**Input for this task**

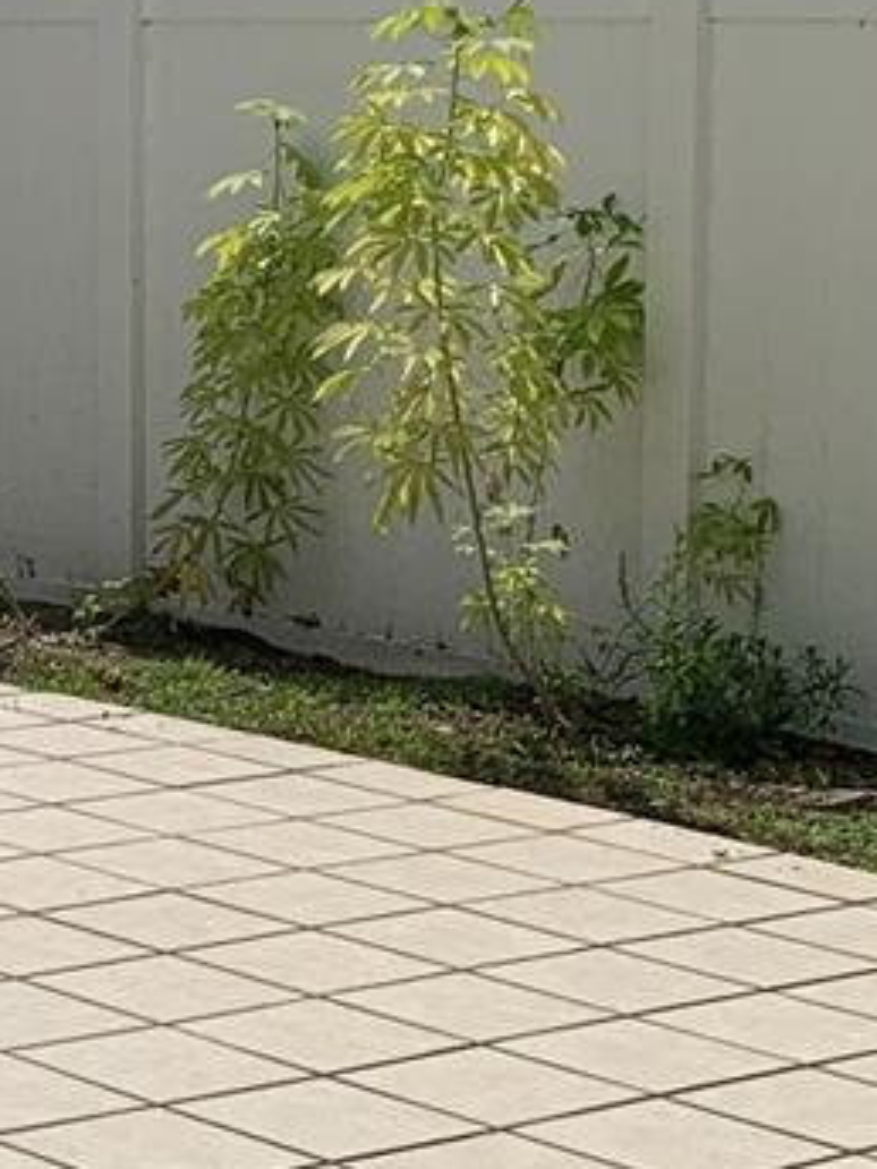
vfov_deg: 16.9
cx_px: -772
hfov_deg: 11.7
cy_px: 387
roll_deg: -0.5
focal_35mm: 116
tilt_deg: -5.7
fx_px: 3918
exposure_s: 1/8000
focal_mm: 4.25
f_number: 1.8
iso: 25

**Instructions to follow**
Would you please copy the material exactly, leaving all the pictures out?

**Reply to the exercise**
vfov_deg: 16.9
cx_px: -772
hfov_deg: 11.7
cy_px: 387
roll_deg: -0.5
focal_35mm: 116
tilt_deg: -5.7
fx_px: 3918
exposure_s: 1/8000
focal_mm: 4.25
f_number: 1.8
iso: 25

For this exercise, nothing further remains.